I turn on the radio again, but there is only a low, persistent hiss. It’s as dead as the ships below.
Standing in the lantern room, the broken light behind me, the sea and its jagged iron teeth before me. The shattered glass of the lamp feels like a punch to the gut. It isn’t just a broken light; it’s a broken promise.
The days that followed ran together like spilled ink. I no longer knew the date. Time had lost its meaning, becoming a low, persistent hum beneath the storm’s roar. The copper trim on the lantern room had long ago turned to verdigris.
The salt spray had eaten through the window frames, leaving gaping holes that let the sea air in, thick with the smell of brine and rot. I had forgotten what a restful sleep was, the kind that came with dreams and a quiet mind.
My rest was a hollow ache, a few hours spent staring at the ceiling, waiting for the first light of what I assumed was morning. The taste of hardtack had long since faded from my memory; my tongue felt like a piece of driftwood.

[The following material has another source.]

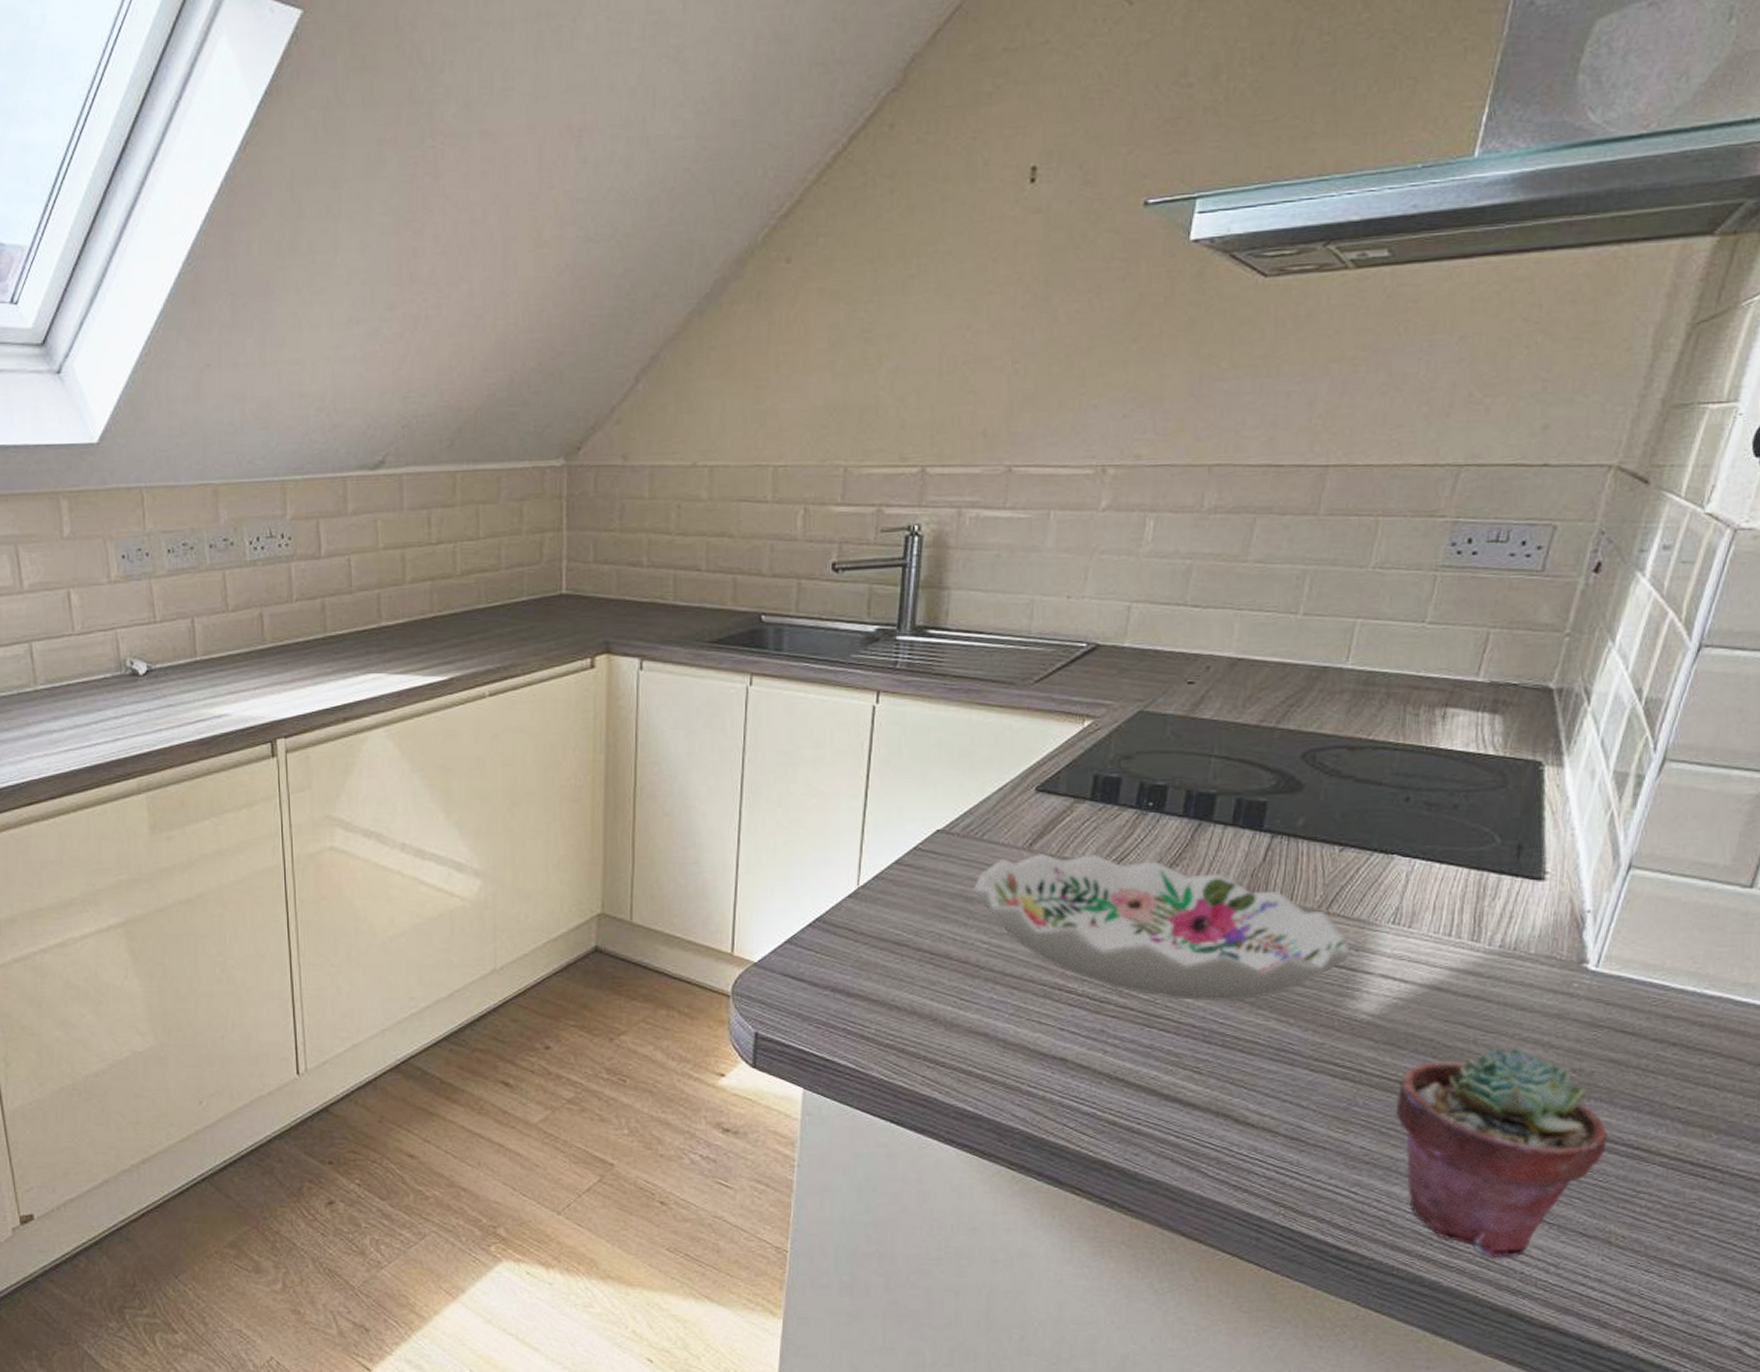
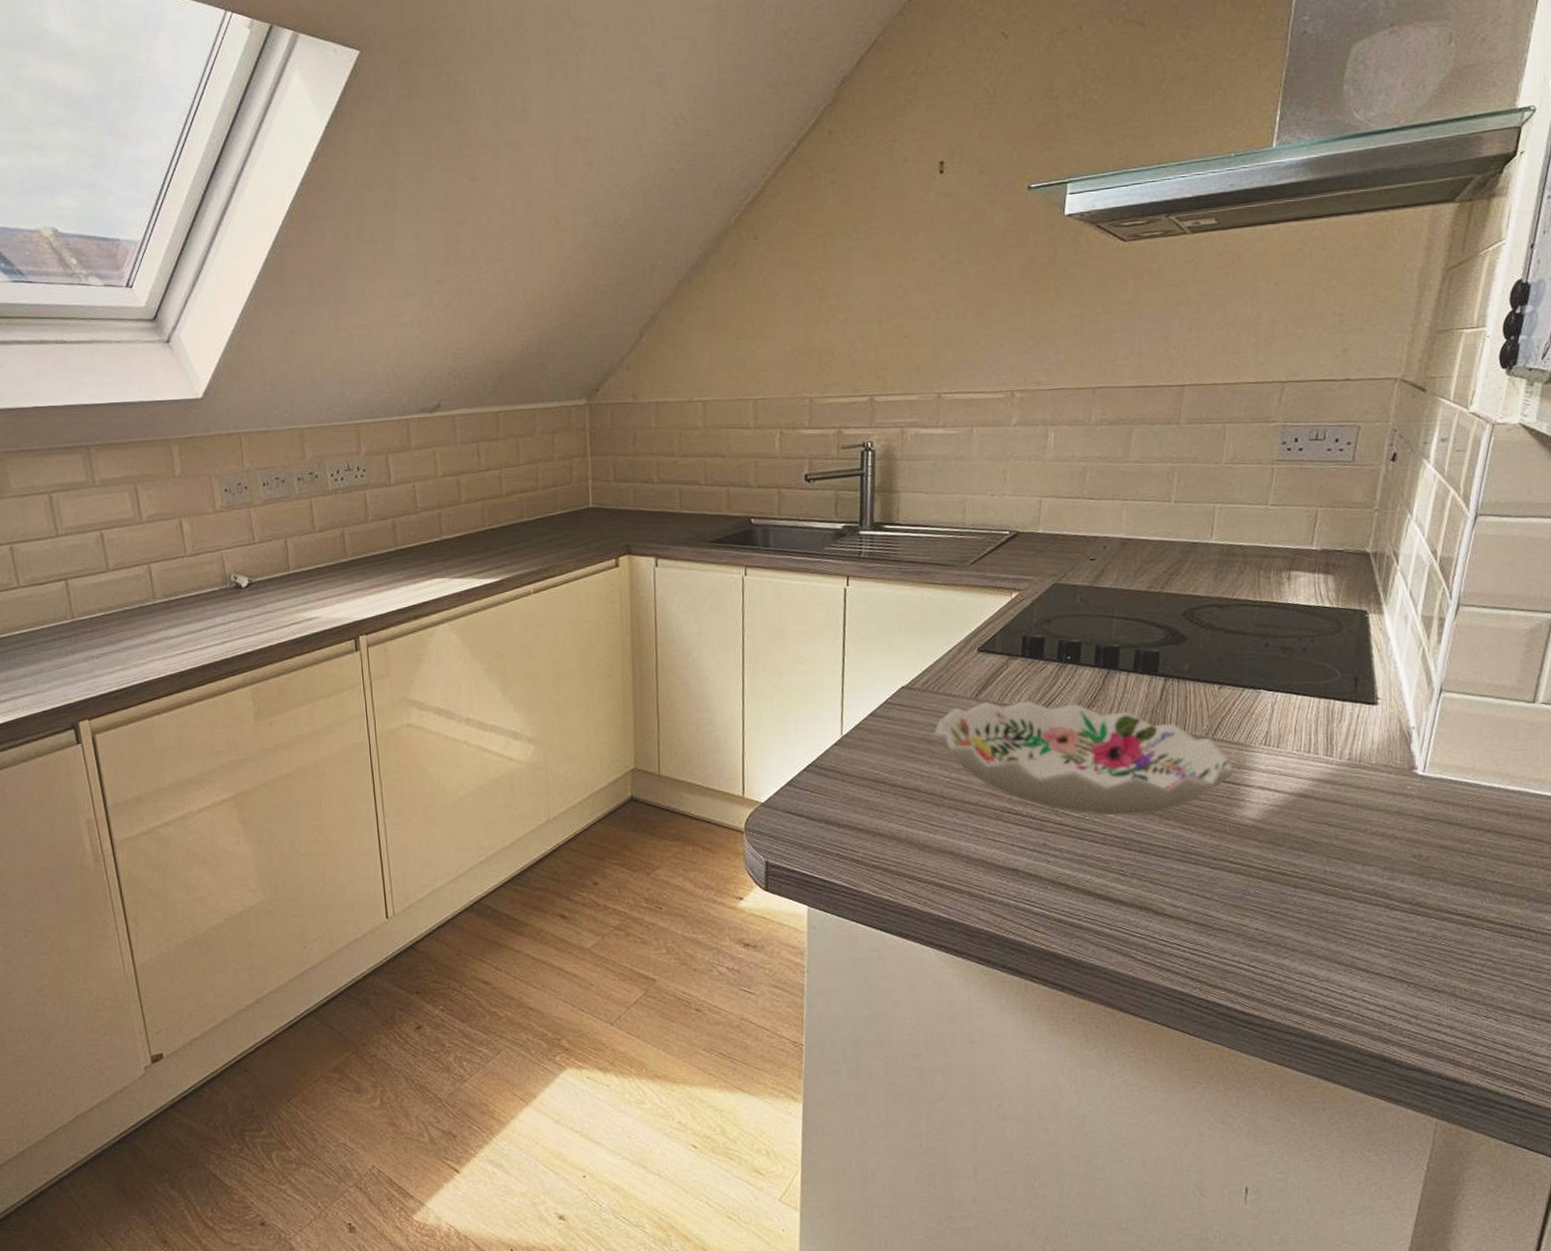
potted succulent: present [1395,1047,1608,1259] -> none [1280,840,1445,1015]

I could almost hear the monoliths off the coast whispering on the wind. I watched their jagged forms from my window, their broken masts and ripped sails appearing almost to wave at me, beckoning. Like a congregation of the dead, gathering to watch me.
One early morning, the flash of lightning and a low rumble of thunder woke me. My routine, calling to me with the strength of an unbreakable chain, a familiar unpleasantry.

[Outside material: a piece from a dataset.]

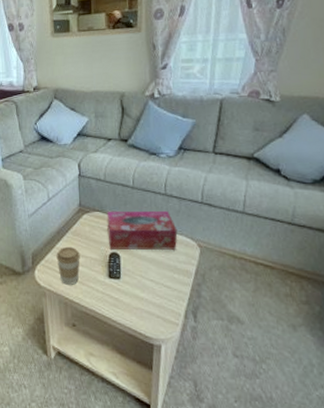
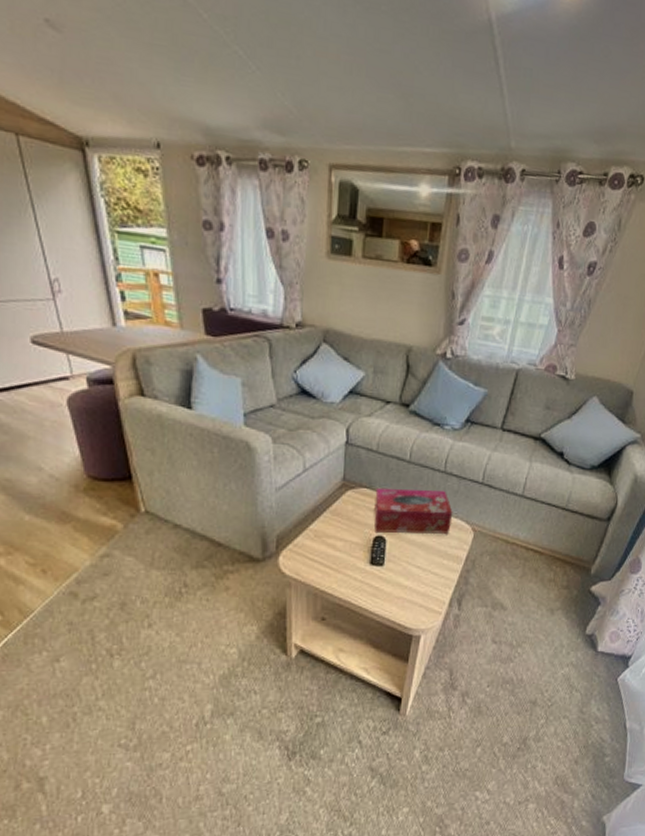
coffee cup: present [56,246,80,285] -> none [308,528,339,573]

I needed to log the night’s passage, to climb the stairs and record the ships, the wind, and the condition of the sea. I stood and turned toward the wardrobe, photos pinned to it of rolling fields and a laughing child, a vague and distant destination in my mind.
I reached for the journal and the pen, but my hand was thin. And the pen was missing. A cold dread trickled down my spine. The first clear feeling I had felt in a long, long time, washing over me.
I looked back at the bed, at the thing lying there. It was a man, withered and sunken, with a tattered blanket pulled up to his chin. A skeletal hand was still clutching a pen, the one that was missing.
I looked at the face. The eyes were closed, the lips pulled back in a silent grimace. A cold, stark recognition seized me. It was the same face I had seen in my reflection so many times, now pale and dead.
My face. My body.
“Ah…”
I ascended the stairs, leaving it behind. I stood, my back to the shattered lantern, and watched the waves crash before me.